Dead Boats Disposal Society
- Formation: 2017
- Founder: John Roe
- Purpose: To remove abandoned boats and marine debris from beaches, oceans and inlets around the BC coast
- Location: British Columbia, Canada;
- Website: deadboatsdisposalsociety.ca

= Dead Boats Disposal Society =

Canadian non-profit society

The Dead Boats Disposal Society (DBDS) is a non-profit group dedicated to the removal and disposal of abandoned boats and marine debris from shorelines in British Columbia, Canada.

The Victoria-based Society hauled 124 boats out of the water between 2017 and 2021, most from bays and inlets in the Capital Regional District from Sooke to the Gulf Islands.
In 2024, the Society's activity area included the waterways of the Fraser Valley.

== Issue ==
The problem of derelict boats is widespread along the British Columbia coast since, before July 2019 when the Wrecked, Abandoned or Hazardous Vessels Act came into effect, it was not illegal to abandon a boat along Canada's coastline. With the Act, the government of Canada gained enforcement powers to impose penalties on individuals of up to $50,000, and to remove problem vessels if they are a hazard to safety or a threat to the marine environment.
In the four years after the Act came into effect, only two fines had been levied.
The Saanich Inlet Protection Society says "It seems the only time they act is after the boats have sunk."

A boat may be an environmental and navigation hazard for years before it sinks, and John Roe of the DBDS notes that delaying action increases the cost of removal. While local municipalities are left to deal with derelict boats that come ashore, the problem is complicated from a jurisdictional standpoint because the seabed is a provincial responsibility, activities on the surface are under the purview of the Coast Guard, and the water in between is subject to Fisheries and Oceans Canada authority.

== Process ==
Typically, when the Society is notified by the public about a problem boat, it conducts a survey to determine if the vessel is truly abandoned.
Once a boat is removed with a barge and crane, it is tested for contaminants, dismantled, and disposed of at appropriate landfills.
The cost to remove and dispose of a small craft ranges from $5,000 to $75,000.

The DBDS pulled 124 abandoned vessels from British Columbia waterways between 2017 and 2021, including an estimated 89 vessels in 2020.
By February 2020, the group had removed 89,300 metric tonnes of marine debris.
In 2024, the DBDS worked with Transport Canada and a local group to remove approximately a dozen wrecked boats and debris from about a mile and a half of the Alouette River in the city of Pitt Meadows, in the Fraser Valley.

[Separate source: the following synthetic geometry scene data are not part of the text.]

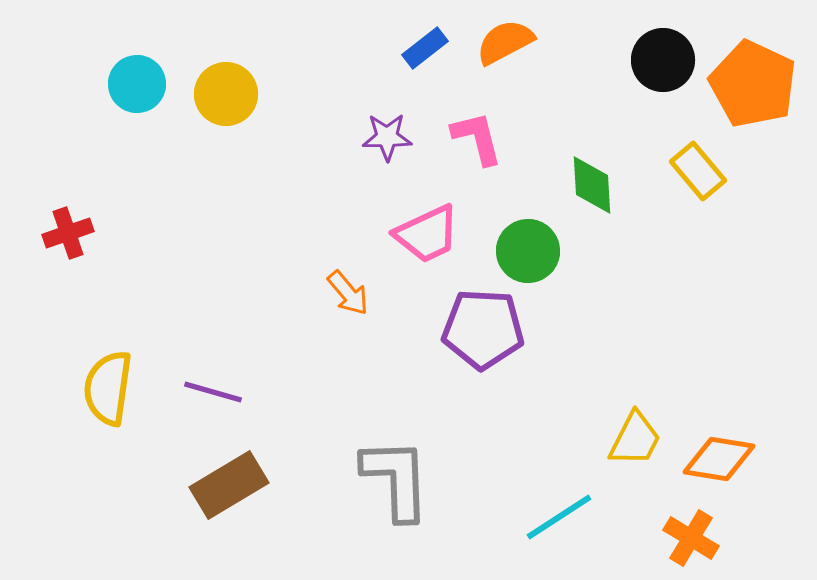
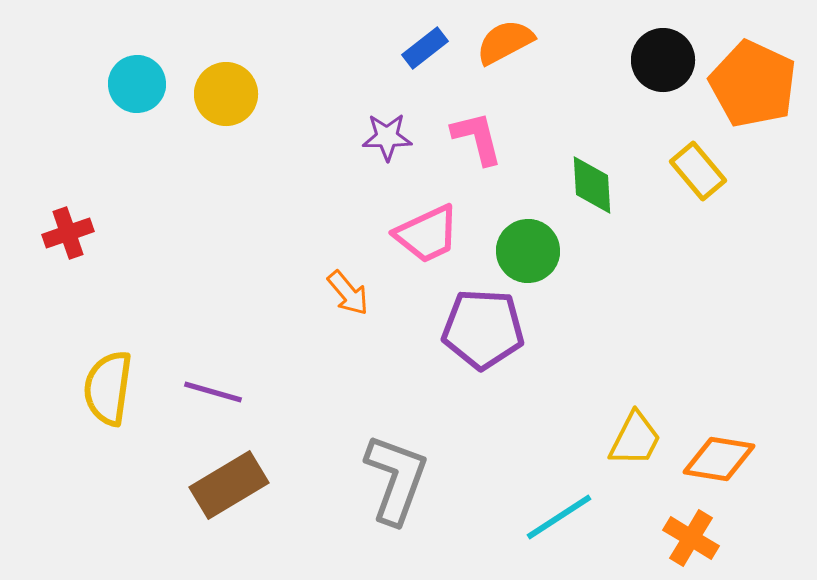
gray L-shape: rotated 22 degrees clockwise
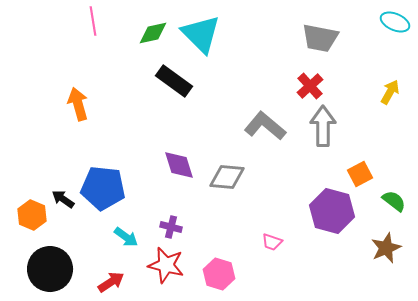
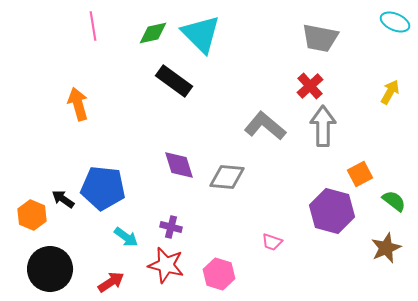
pink line: moved 5 px down
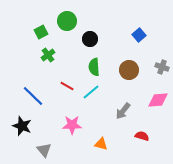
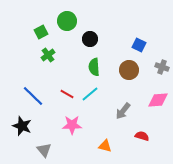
blue square: moved 10 px down; rotated 24 degrees counterclockwise
red line: moved 8 px down
cyan line: moved 1 px left, 2 px down
orange triangle: moved 4 px right, 2 px down
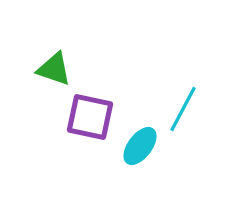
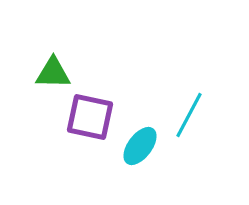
green triangle: moved 1 px left, 4 px down; rotated 18 degrees counterclockwise
cyan line: moved 6 px right, 6 px down
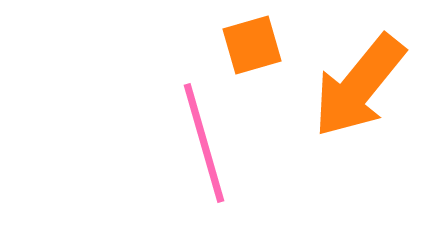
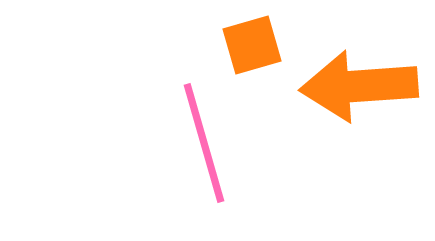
orange arrow: rotated 47 degrees clockwise
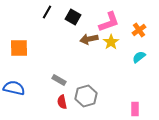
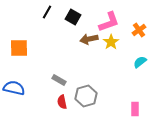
cyan semicircle: moved 1 px right, 5 px down
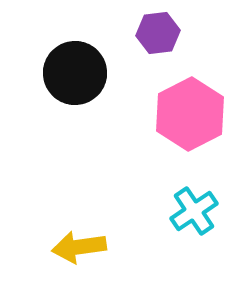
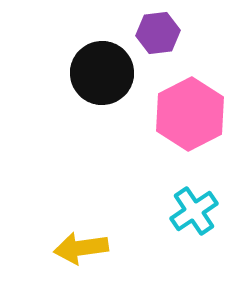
black circle: moved 27 px right
yellow arrow: moved 2 px right, 1 px down
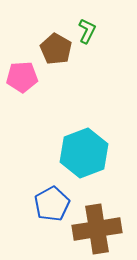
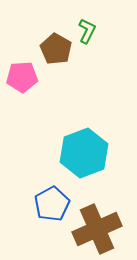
brown cross: rotated 15 degrees counterclockwise
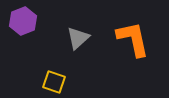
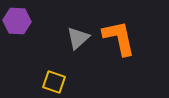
purple hexagon: moved 6 px left; rotated 24 degrees clockwise
orange L-shape: moved 14 px left, 1 px up
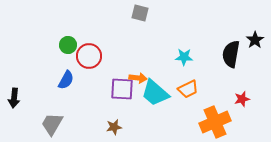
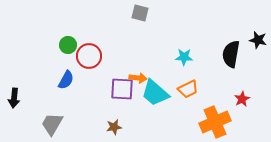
black star: moved 3 px right; rotated 24 degrees counterclockwise
red star: rotated 14 degrees counterclockwise
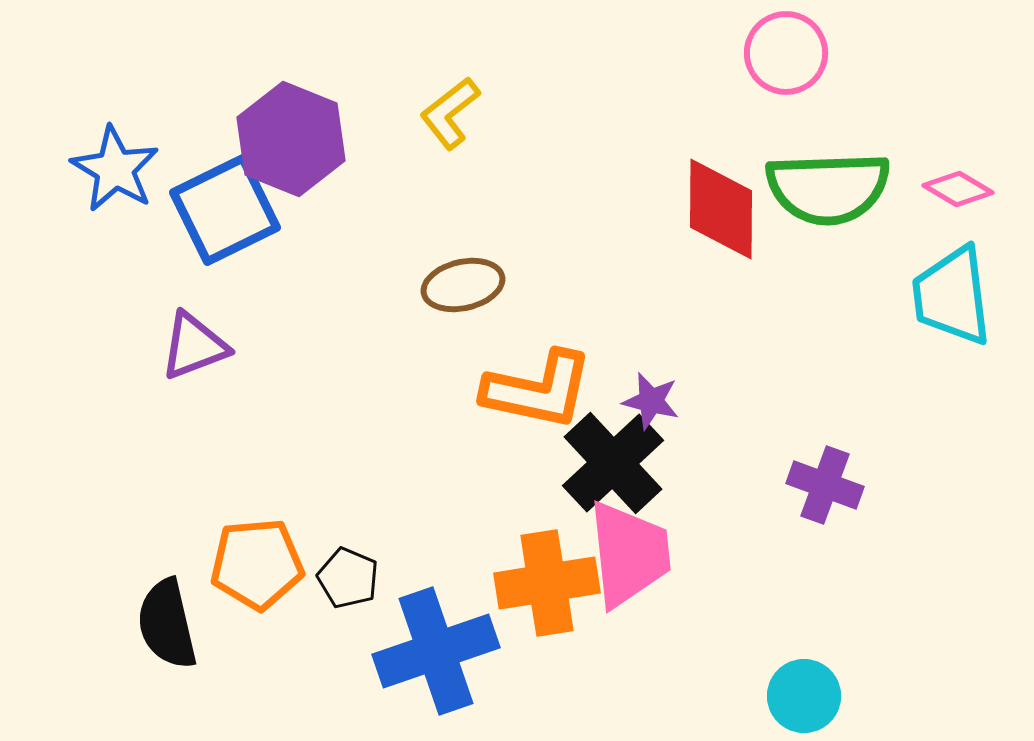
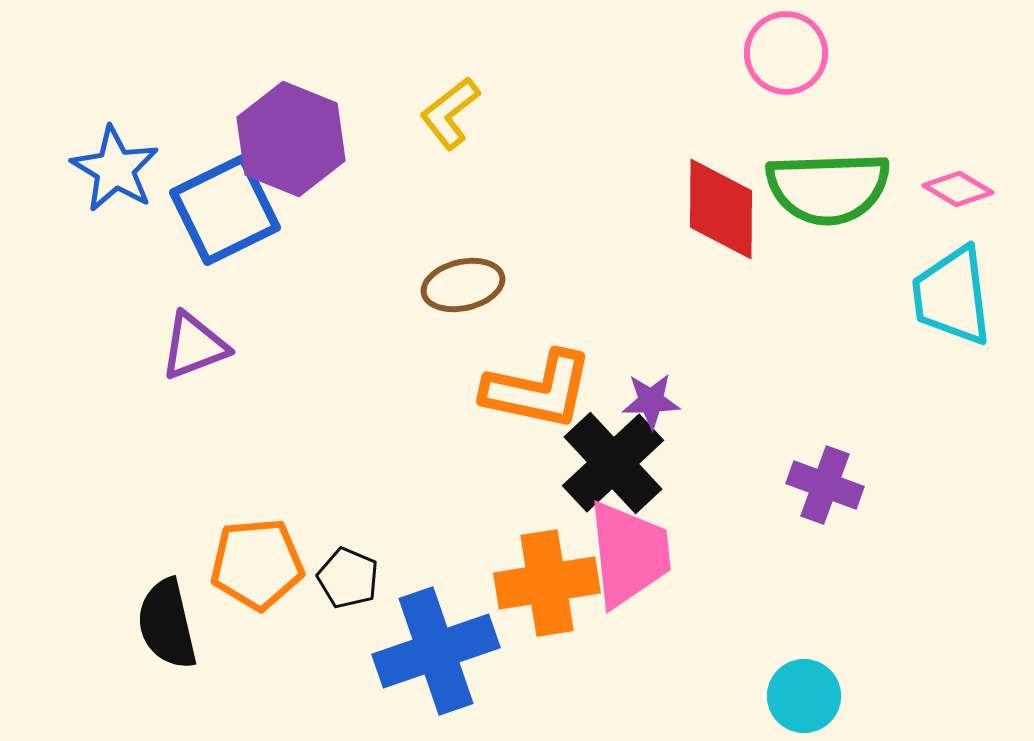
purple star: rotated 16 degrees counterclockwise
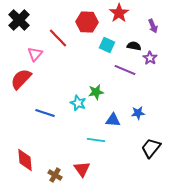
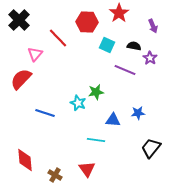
red triangle: moved 5 px right
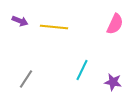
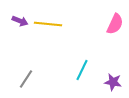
yellow line: moved 6 px left, 3 px up
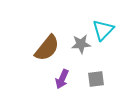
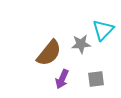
brown semicircle: moved 2 px right, 5 px down
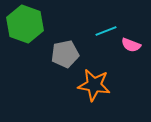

Transport Canada estimates there are close to 1,600 abandoned and derelict boats in the waters of British Columbia, but the DBDS's John Roe believes the number is closer to 4,000 to 6,000.
Roe says that to end the proliferation of abandoned vessels, governments should track boat ownership, and penalize owners who "dump and flee".

== Funding ==
The Dead Boats Disposal Society has received grants and resources from "a long list of partners" including the Capital Regional District, and Transport Canada's short-term Abandoned Boats Program.
The DBDS's plan to remove eight to ten derelict vessels and debris from the Alouette River in the Fraser Valley where salmon spawn, was hampered in 2023 by a lack of provincial government funding, but the project eventually went ahead with support from Transport Canada.

The DBDS has said it would commit to a project like McBarge, the sunken former floating McDonald's restaurant on the Fraser River in Maple Ridge, if funds were available.
The federal government's Abandoned Boats Program (which launched in 2017 with an initial investment of $6.4 million and disposed of 223 vessels) was not renewed in 2026.
The province of B.C. said in 2026 that there was no funding allocated for its Clean Coast, Clean Waters initiative, which has funded the removal of 65 vessels in Tofino, Ucluelet, Opitsaht, Tla-o-qui-aht, and Ahousaht.

== Recognition ==
The Dead Boats Disposal Society's operations director and founder, John Roe, has been cleaning up derelict boats from British Columbia waters for more than 25 years. Roe received an award from Saanich Mayor Fred Haynes on February 25, 2019, for the DBDS's work removing problem boats from Cadboro Bay and the Gorge Waterway.